Task item: A faithful copy is required of the lines from the top of the entries through the line that contains "Q <= 2'b00;", both included, with no pictures.

Records shown:

########################################

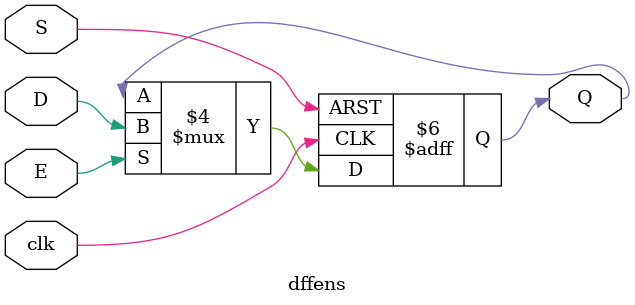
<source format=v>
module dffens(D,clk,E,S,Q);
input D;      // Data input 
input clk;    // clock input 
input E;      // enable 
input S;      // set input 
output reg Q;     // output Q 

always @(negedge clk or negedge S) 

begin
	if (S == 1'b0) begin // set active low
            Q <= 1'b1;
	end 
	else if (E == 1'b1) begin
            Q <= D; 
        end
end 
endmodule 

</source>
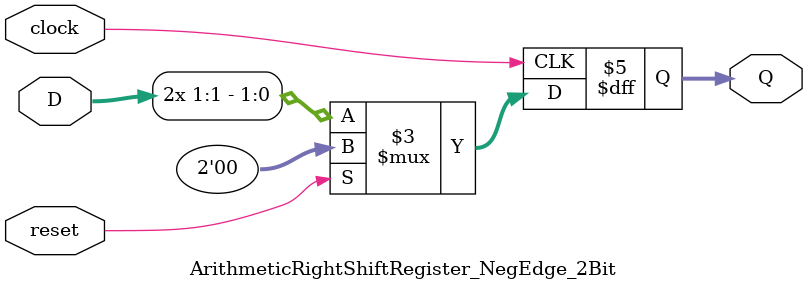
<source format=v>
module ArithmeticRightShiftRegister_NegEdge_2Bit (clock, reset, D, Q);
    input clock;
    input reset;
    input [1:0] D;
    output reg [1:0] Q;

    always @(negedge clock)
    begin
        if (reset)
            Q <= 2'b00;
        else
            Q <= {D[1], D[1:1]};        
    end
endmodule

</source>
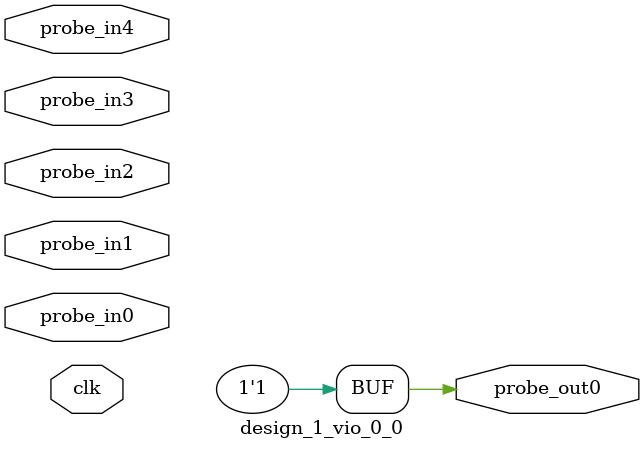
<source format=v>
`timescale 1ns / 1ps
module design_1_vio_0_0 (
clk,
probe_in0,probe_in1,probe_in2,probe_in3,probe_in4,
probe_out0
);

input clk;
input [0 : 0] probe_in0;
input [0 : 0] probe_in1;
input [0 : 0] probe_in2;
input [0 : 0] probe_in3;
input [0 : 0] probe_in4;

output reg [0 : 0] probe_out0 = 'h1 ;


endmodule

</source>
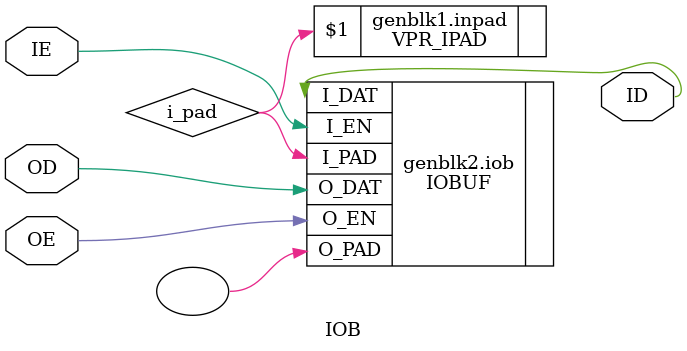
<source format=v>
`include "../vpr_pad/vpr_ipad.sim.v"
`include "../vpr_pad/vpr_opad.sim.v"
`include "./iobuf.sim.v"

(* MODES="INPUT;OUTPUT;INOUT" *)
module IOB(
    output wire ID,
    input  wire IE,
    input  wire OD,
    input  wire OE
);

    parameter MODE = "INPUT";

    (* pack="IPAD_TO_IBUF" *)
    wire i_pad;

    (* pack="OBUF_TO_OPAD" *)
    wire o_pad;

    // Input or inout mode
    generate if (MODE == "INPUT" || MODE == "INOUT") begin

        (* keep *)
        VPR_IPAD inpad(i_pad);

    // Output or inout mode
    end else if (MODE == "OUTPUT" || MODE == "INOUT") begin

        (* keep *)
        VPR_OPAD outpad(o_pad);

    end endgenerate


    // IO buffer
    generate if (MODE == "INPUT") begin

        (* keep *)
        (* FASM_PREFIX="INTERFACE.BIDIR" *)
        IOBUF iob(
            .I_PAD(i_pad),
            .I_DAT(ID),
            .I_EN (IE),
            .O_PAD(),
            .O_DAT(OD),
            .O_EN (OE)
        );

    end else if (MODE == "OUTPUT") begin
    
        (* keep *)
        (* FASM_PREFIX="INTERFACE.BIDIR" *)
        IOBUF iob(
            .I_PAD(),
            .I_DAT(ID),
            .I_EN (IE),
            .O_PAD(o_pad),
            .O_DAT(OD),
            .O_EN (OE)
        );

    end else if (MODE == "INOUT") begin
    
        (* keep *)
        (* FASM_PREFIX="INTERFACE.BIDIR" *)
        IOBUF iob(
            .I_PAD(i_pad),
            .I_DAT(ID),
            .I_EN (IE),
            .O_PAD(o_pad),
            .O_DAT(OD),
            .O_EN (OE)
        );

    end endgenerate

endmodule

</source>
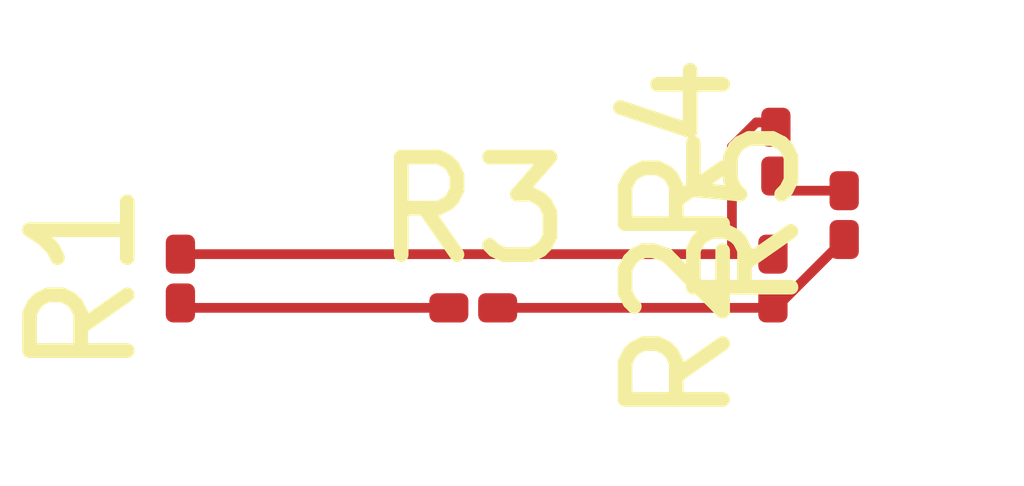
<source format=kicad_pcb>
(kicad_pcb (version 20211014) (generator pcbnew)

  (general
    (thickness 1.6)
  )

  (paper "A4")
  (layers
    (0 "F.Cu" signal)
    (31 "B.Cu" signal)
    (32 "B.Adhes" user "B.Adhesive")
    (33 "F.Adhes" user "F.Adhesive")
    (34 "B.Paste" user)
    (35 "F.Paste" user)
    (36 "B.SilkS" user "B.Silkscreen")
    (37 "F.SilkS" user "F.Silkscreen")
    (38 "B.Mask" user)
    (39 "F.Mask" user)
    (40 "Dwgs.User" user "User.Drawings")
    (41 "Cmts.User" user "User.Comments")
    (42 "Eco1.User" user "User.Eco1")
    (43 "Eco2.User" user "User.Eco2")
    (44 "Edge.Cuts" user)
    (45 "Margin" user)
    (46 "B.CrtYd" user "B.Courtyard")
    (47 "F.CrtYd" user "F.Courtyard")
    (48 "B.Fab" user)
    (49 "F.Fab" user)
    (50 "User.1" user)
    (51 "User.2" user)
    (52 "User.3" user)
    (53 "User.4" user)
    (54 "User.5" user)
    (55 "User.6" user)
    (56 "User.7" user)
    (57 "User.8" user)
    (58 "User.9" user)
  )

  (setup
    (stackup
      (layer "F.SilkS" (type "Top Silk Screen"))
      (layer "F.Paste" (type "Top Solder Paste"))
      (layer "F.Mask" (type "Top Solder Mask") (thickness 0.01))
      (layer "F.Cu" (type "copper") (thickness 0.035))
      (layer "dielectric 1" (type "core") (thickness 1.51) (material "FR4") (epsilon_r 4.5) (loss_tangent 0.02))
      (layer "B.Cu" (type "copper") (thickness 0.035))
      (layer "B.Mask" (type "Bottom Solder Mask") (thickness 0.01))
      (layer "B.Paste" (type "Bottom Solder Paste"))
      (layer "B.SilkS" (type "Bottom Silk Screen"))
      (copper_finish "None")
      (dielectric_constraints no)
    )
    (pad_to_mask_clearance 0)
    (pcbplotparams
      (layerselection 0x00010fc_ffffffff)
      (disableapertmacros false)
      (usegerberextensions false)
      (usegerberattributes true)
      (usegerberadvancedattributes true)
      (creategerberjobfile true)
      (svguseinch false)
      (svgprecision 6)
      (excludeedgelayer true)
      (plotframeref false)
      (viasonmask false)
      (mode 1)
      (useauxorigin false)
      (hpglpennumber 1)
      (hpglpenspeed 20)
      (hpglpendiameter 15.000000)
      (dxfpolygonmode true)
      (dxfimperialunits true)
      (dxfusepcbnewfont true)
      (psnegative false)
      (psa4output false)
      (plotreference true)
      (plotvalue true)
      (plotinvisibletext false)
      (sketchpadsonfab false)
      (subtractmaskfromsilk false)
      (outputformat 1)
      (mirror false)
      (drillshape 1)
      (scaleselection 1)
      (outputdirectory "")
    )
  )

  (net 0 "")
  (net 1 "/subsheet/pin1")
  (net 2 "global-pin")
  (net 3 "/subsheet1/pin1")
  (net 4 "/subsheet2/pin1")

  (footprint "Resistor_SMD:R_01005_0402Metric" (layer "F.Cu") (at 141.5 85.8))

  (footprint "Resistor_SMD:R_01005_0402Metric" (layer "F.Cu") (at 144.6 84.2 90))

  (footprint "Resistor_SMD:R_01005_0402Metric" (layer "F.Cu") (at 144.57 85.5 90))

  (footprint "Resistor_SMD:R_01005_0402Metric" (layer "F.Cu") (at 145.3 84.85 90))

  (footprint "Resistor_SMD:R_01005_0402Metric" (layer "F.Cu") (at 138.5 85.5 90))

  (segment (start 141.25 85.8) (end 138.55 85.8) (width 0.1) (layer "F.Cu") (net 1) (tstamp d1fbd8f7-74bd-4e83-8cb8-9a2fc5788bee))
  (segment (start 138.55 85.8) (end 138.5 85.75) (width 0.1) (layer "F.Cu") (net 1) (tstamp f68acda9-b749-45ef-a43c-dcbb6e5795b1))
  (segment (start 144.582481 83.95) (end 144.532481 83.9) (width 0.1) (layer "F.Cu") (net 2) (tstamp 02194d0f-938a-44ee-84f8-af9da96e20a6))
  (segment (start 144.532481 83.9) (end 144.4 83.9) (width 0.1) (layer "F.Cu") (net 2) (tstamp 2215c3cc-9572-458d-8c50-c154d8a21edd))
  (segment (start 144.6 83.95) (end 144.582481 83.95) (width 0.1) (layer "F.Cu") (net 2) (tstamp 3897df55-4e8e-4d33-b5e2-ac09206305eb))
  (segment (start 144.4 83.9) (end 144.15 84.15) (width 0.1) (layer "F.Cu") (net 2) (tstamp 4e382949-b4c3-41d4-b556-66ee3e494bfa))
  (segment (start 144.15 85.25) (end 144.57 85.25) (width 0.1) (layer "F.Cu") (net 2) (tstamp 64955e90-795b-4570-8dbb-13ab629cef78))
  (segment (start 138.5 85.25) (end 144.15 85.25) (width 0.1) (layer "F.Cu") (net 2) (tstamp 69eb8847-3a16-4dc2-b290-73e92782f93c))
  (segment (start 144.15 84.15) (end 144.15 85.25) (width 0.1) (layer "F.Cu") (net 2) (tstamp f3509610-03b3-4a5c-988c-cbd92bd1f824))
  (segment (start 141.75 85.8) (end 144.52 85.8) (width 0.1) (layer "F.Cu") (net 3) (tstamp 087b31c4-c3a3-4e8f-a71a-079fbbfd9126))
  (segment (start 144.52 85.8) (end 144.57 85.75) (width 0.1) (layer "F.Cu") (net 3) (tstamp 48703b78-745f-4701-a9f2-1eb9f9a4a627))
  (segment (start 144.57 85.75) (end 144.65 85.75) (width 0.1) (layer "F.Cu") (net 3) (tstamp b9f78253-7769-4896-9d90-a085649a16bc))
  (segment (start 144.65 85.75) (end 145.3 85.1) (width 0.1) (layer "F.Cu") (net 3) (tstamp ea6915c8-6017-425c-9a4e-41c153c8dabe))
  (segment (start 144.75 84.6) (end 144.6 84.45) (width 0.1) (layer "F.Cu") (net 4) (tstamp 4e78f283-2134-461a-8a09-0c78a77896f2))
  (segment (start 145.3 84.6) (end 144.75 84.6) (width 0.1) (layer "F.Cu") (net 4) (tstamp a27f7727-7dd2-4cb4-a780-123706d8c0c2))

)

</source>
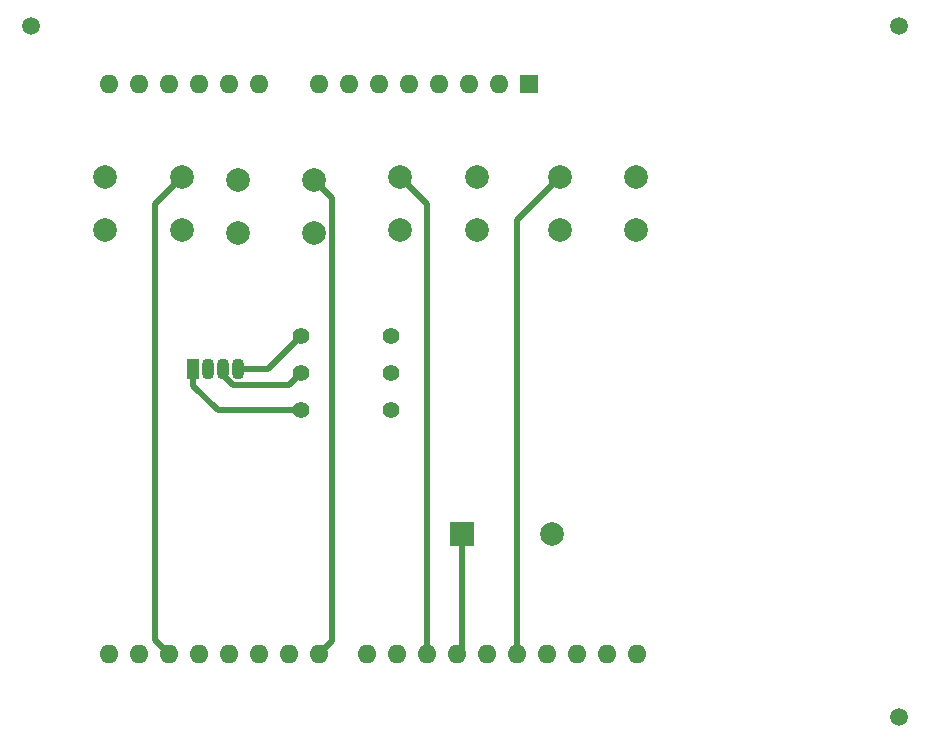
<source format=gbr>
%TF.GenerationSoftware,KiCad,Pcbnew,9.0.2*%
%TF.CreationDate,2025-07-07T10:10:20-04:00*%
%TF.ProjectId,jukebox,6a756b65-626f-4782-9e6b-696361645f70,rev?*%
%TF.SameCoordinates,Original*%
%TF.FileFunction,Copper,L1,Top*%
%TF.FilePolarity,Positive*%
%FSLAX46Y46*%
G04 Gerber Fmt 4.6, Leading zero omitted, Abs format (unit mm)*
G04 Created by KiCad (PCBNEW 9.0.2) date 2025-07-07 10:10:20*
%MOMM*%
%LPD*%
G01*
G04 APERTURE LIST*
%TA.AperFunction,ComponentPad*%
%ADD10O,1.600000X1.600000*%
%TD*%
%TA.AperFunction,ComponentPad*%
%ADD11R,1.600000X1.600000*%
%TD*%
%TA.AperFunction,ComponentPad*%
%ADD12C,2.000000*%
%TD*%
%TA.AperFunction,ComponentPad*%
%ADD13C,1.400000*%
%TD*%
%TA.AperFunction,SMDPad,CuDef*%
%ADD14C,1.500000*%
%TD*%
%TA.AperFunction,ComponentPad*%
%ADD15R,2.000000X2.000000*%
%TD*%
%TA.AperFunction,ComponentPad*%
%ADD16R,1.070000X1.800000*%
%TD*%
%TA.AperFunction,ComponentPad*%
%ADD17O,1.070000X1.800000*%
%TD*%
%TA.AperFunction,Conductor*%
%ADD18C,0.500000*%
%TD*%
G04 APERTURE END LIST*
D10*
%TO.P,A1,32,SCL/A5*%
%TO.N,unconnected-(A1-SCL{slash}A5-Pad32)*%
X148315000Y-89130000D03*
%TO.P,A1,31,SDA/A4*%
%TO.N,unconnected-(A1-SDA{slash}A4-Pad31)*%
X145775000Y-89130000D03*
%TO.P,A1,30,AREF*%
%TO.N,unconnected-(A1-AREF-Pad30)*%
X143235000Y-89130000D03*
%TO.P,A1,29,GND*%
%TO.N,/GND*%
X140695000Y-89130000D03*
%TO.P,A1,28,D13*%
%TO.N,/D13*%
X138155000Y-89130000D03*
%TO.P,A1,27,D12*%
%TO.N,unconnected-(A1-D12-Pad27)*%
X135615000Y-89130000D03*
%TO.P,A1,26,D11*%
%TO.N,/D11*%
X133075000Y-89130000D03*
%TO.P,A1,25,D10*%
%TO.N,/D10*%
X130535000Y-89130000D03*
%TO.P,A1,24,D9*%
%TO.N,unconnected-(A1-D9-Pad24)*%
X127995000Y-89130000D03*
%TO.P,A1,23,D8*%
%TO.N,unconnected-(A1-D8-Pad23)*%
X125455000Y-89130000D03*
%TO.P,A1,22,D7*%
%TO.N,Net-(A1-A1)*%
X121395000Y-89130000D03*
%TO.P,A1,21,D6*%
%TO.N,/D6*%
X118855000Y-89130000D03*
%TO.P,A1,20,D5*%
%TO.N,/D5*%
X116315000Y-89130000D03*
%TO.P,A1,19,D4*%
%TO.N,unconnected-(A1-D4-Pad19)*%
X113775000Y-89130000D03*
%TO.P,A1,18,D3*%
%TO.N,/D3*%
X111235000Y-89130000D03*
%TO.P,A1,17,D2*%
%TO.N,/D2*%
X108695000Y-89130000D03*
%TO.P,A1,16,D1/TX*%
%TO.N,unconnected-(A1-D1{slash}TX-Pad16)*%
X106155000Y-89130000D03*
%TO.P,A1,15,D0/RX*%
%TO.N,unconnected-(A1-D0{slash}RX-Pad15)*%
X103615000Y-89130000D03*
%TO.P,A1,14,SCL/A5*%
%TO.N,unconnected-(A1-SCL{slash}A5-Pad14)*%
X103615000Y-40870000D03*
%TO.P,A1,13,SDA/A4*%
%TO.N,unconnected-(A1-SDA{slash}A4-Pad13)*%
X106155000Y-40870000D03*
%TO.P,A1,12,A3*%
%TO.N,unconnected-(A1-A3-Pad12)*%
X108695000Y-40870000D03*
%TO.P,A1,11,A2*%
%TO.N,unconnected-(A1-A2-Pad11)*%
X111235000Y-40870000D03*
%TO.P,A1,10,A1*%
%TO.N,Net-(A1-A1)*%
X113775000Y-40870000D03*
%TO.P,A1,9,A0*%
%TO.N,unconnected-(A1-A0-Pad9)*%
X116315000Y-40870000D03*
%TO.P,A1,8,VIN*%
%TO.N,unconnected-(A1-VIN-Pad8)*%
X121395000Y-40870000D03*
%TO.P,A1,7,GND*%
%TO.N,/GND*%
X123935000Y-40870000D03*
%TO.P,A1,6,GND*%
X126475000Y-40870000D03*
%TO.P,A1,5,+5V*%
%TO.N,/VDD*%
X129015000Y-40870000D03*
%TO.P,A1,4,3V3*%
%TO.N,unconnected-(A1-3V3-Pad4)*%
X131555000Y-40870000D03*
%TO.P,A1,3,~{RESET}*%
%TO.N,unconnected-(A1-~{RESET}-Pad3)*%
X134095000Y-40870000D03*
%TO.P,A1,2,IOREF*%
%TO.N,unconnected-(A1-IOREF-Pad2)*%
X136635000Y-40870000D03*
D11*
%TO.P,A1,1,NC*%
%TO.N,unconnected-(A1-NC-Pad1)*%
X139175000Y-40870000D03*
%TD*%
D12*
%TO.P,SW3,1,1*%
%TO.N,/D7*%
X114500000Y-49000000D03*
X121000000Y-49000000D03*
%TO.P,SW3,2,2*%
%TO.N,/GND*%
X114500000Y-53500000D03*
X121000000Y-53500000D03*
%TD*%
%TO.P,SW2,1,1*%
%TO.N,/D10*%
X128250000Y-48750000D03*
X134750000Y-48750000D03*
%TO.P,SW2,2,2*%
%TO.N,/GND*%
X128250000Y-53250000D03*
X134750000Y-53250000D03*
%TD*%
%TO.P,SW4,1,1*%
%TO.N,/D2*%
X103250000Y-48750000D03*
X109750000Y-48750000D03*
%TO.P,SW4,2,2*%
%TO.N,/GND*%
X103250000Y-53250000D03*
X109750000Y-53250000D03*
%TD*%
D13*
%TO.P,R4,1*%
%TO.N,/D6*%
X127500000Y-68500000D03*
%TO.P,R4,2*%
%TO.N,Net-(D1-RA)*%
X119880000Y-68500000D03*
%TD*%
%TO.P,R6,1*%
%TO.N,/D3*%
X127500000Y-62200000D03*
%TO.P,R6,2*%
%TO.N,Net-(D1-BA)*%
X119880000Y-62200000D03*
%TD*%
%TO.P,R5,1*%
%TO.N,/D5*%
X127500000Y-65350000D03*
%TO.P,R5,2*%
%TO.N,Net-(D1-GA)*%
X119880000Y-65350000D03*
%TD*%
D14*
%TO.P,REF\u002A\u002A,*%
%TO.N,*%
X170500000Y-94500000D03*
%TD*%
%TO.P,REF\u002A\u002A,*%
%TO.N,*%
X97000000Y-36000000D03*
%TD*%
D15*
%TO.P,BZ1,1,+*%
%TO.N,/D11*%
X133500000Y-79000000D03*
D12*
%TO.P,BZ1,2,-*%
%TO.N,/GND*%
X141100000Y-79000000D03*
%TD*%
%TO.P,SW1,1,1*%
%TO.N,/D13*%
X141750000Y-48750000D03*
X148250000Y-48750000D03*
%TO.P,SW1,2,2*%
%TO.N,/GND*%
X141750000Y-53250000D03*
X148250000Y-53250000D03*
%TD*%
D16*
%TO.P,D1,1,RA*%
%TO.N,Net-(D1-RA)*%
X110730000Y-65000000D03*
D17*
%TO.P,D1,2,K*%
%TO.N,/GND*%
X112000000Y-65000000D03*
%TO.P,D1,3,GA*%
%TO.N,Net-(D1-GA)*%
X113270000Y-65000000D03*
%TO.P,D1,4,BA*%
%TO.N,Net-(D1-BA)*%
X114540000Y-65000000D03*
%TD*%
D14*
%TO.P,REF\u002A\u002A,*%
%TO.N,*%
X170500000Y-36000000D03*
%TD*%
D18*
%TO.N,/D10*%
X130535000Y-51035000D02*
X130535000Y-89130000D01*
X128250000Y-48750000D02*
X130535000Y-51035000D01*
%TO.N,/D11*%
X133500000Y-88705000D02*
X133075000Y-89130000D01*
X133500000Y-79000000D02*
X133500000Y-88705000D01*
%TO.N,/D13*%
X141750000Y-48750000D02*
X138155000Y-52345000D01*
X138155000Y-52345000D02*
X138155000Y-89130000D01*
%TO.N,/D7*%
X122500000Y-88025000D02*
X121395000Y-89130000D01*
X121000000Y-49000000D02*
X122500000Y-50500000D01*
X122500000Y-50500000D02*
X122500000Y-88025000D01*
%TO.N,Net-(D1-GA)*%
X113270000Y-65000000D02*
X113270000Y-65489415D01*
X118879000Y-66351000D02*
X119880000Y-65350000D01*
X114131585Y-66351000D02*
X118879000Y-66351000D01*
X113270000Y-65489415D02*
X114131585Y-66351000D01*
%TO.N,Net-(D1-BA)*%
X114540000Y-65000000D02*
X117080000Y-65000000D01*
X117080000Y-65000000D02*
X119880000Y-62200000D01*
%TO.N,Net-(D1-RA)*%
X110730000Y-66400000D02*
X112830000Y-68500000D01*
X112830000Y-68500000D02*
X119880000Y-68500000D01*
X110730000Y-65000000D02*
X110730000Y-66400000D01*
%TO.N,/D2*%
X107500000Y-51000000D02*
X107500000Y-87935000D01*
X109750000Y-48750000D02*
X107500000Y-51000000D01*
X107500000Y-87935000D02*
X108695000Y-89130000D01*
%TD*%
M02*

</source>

########################################

Written answer:
<source format=v>
module dffens(D,clk,E,S,Q);
input D;      // Data input 
input clk;    // clock input 
input E;      // enable 
input S;      // set input 
output reg Q;     // output Q 

always @(negedge clk or negedge S) 

begin
	if (S == 1'b0) begin // set active low
            Q <= 1'b1;
	end 
	else if (E == 1'b1) begin
            Q <= D; 
        end
end 
endmodule 

</source>
<source format=v>
module ArithmeticRightShiftRegister_NegEdge_2Bit (clock, reset, D, Q);
    input clock;
    input reset;
    input [1:0] D;
    output reg [1:0] Q;

    always @(negedge clock)
    begin
        if (reset)
            Q <= 2'b00;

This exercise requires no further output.